Task objective: A verbatim copy of all the data is required; the pictures should not appear in it.

Extracted data entries:
=-=-=-=-=

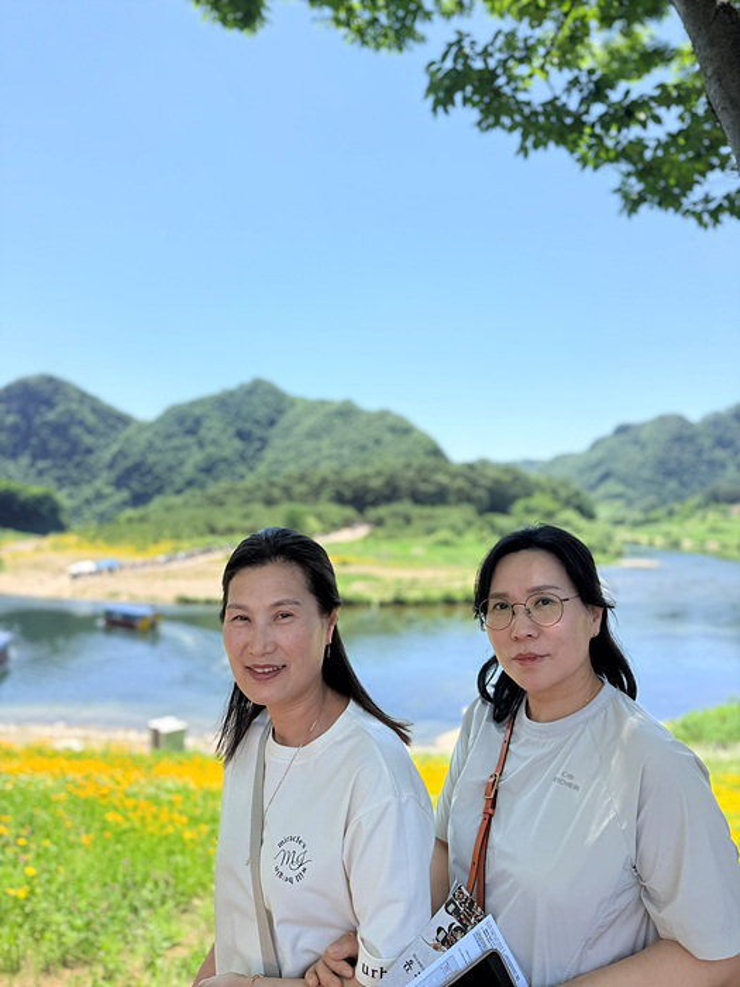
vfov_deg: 71.6
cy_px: 494
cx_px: 370
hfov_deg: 56.8
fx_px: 684
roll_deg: -0.5
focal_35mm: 24
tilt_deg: +1.7
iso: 80
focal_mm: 6.76
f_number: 1.78
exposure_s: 1/2169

=-=-=-=-=

Written reply:
vfov_deg: 71.6
cy_px: 494
cx_px: 370
hfov_deg: 56.8
fx_px: 684
roll_deg: -0.5
focal_35mm: 24
tilt_deg: +1.7
iso: 80
focal_mm: 6.76
f_number: 1.78
exposure_s: 1/2169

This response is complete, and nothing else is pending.